*** Opening SUPPLIED PASSAGE ***
# Our newest Mentor - DonaldG



## JohnthePilot (Mar 30, 2006)

*Congratulations Donald* :4-clap::4-clap::4-cheers::4-cheers:
Now get back to work. :4-whip:


----------



## Done_Fishin (Oct 10, 2006)

Congrats DG .. looks like all that reminiscing and thread hijacking brought you your just rewards .. they figured that you needed more work to do to keep you on the straight and narrow :grin:


----------



## KoosHopeloos (Nov 3, 2004)

@ DonaldG: congrats!


----------



## Go The Power (Mar 5, 2007)

Congrats Donald. Keep up the good work :4-clap:


----------



## Deleted090308 (Jan 25, 2007)

Congratulations Donald. Well deserved. :4-clap:


----------



## Jack.Sparrow (Jan 22, 2007)

Congrats DG. :4-clap:


----------



## carsey (Aug 19, 2006)

Congratulations Donald.


----------



## Glaswegian (Sep 16, 2005)

Congrats DG - well done!!

I'll be expecting more discounts for the erm...spares you provide. :grin:


----------



## Tumbleweed36 (May 14, 2005)

Good Job Donald.


----------



## DonaldG (Aug 23, 2007)

:wave: Thanks to you all :wave: 

I guess I'll have to start to behave myself now - that might be rather difficult but I will try... (I think.) :smile:


----------



## speedster123 (Oct 18, 2006)

*congratulations*


----------



## dai (Jul 2, 2004)

congratulations


----------



## Horse (Oct 30, 2003)

Well done Donald. :grin::grin:


----------



## grumpygit (Oct 28, 2006)

Congratulations DG. :beerchug:


----------



## ashumann12 (Mar 18, 2007)

Donald!


----------



## mattlock (Dec 28, 2005)

Congrats Donald ray:


----------



## sandman55 (May 28, 2005)

Congrats Donald :4-clap: :4-clap:


----------



## DonaldG (Aug 23, 2007)

Again - Many thanks to you all for a warm welcome...


----------



## Zazula (Apr 27, 2006)

Belated congratulations, Donald, for a much-deserved promotion! :smile:



JohnthePilot said:


> Now get back to work. :4-whip:


Does he ever stop? :grin:


----------



## DonaldG (Aug 23, 2007)

Thanks Zazula...

No he never stops...Even his cat is watching!


----------



## JohnthePilot (Mar 30, 2006)




----------



## carsey (Aug 19, 2006)

Looks a evil big brother :sad:


----------



## ashumann12 (Mar 18, 2007)

Donald!


----------



## amateur (Jun 14, 2006)

Congratulations! :grin:


----------



## jcgriff2 (Sep 30, 2007)

Congrats. . .

jcgriff2


----------



## Deejay100six (Nov 24, 2007)

Congratulations. ray:


----------
*** Closing SUPPLIED PASSAGE ***
*** Opening SOURCE INFORMATION ***
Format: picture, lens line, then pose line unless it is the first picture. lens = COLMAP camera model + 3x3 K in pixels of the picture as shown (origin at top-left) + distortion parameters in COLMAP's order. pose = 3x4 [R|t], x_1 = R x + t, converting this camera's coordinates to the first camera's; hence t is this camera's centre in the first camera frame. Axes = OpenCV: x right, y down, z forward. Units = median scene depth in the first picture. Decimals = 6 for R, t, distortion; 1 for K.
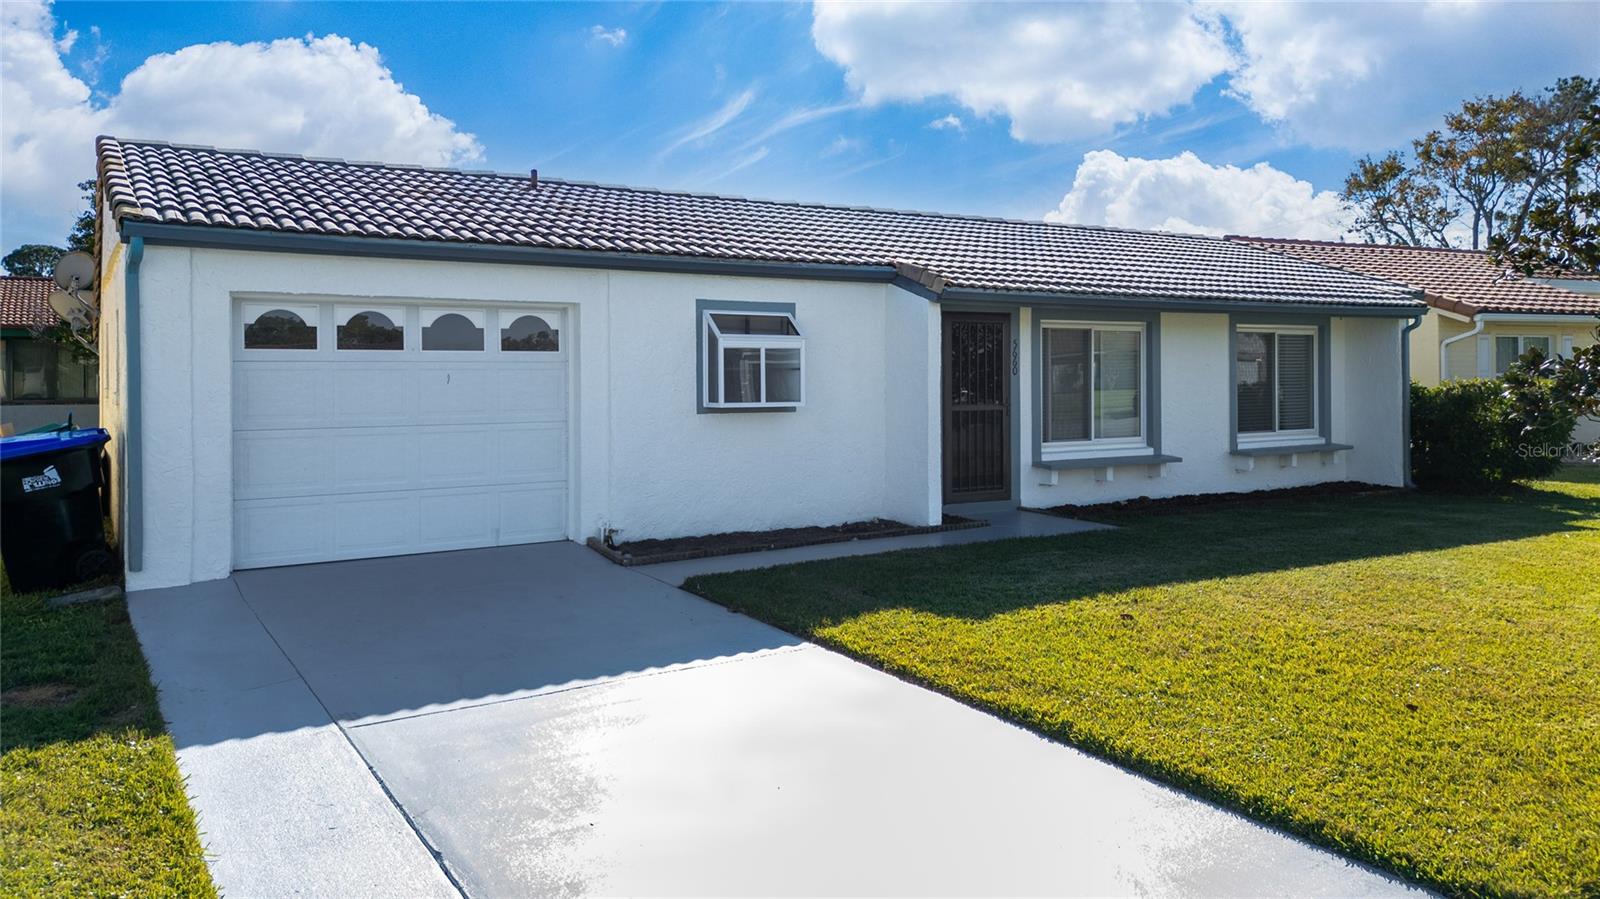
lens RADIAL K [[1153.1, 0, 798.5], [0, 1153.1, 385.9], [0, 0, 1]] dist [0.048838, -0.004252]
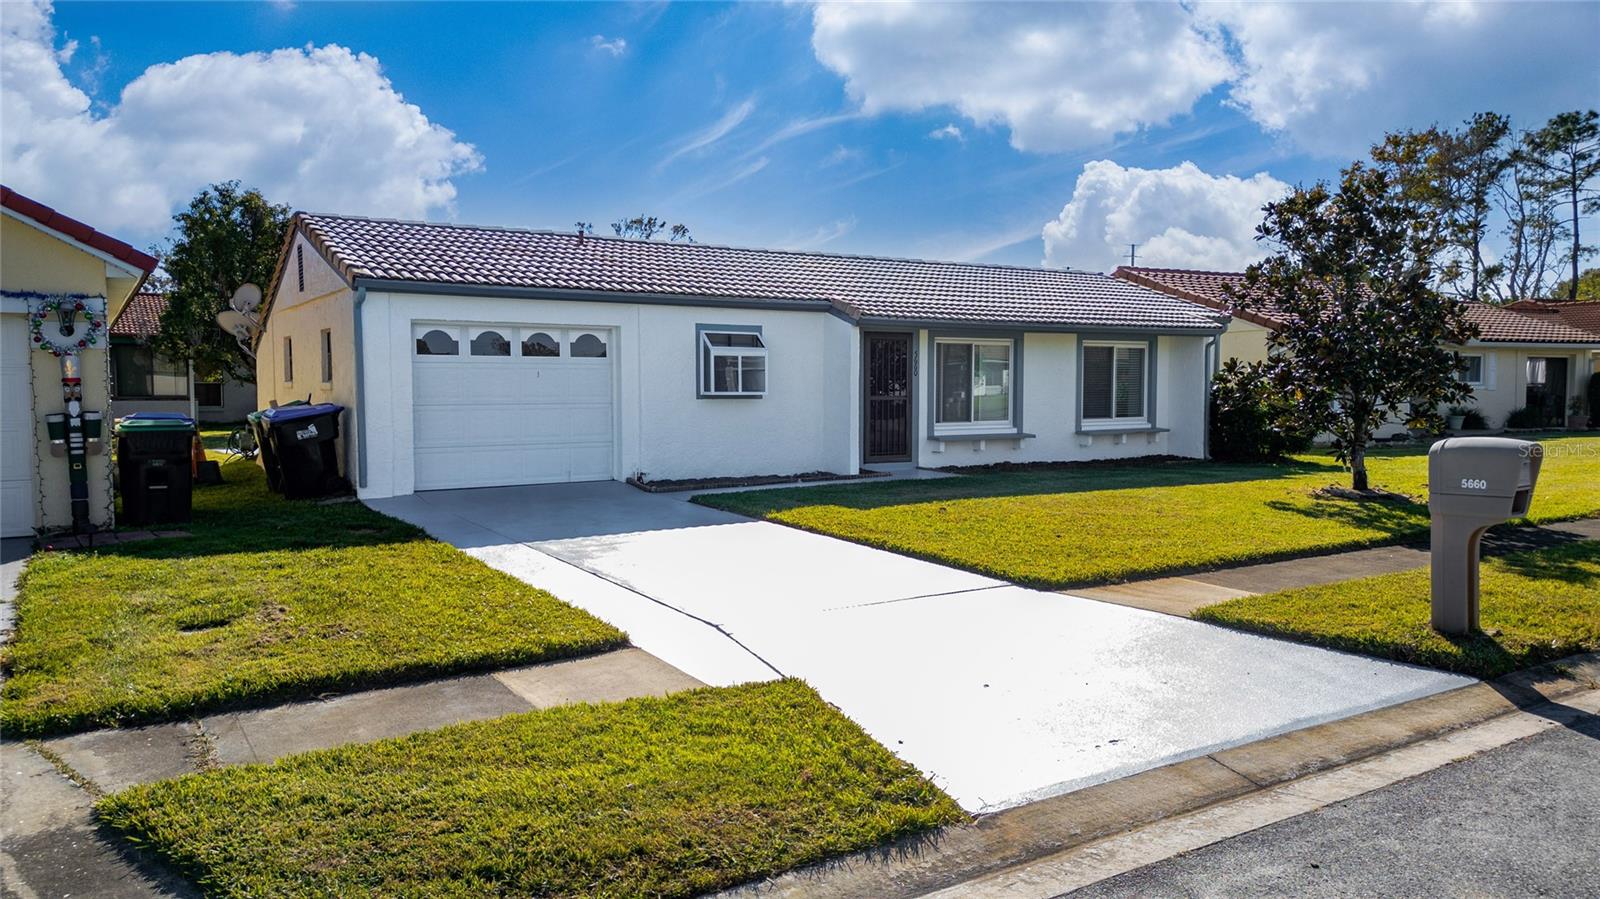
lens RADIAL K [[1111.5, 0, 800.0], [0, 1111.5, 449.5], [0, 0, 1]] dist [0.048697, -0.046187]
pose [[0.999869, 0.003272, 0.015855, 0.023293], [-0.004060, 0.998744, 0.049942, 0.015304], [-0.015672, -0.049999, 0.998626, -0.429796]]
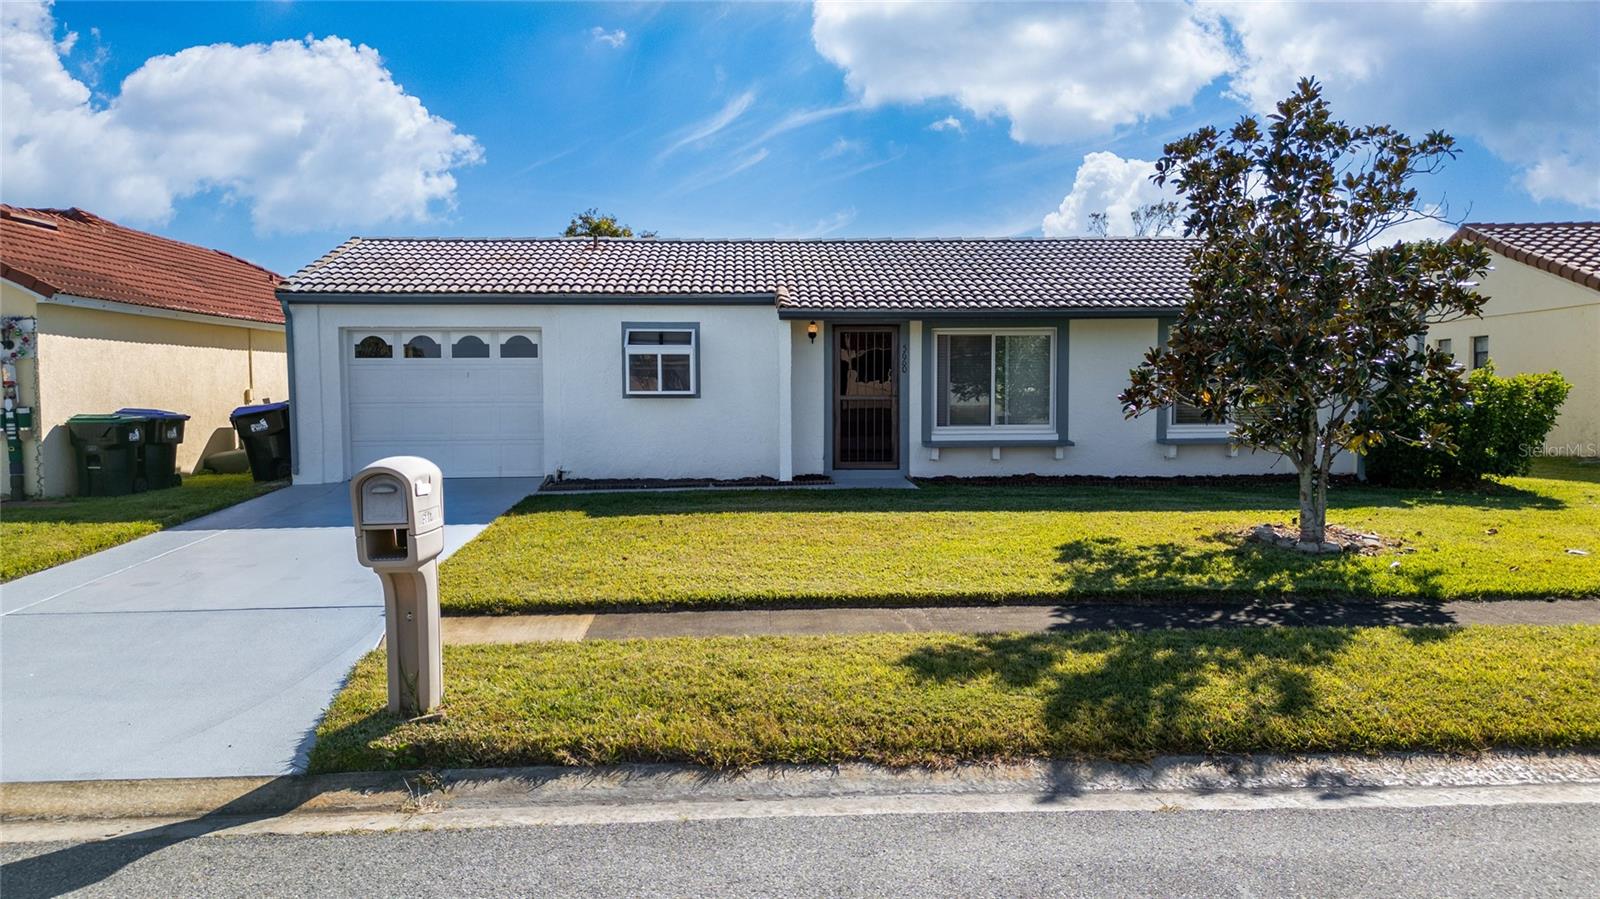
lens RADIAL K [[1111.5, 0, 800.0], [0, 1111.5, 449.5], [0, 0, 1]] dist [0.048697, -0.046187]
pose [[0.880283, 0.028463, -0.473594, 0.739001], [-0.003374, 0.998549, 0.053742, 0.010866], [0.474437, -0.045710, 0.879102, -0.157571]]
*** Closing SOURCE INFORMATION ***
TASK TO CARRY OUT. From the thread congratulating the new mentor, print verbatim the part that opens with the words containing "## Glaswegian (Sep" and closes with "(May 14, 2005)". Nothing in the listing is needed here.

COMPLETED EXERCISE.
## Glaswegian (Sep 16, 2005)

Congrats DG - well done!!

I'll be expecting more discounts for the erm...spares you provide. :grin:


----------



## Tumbleweed36 (May 14, 2005)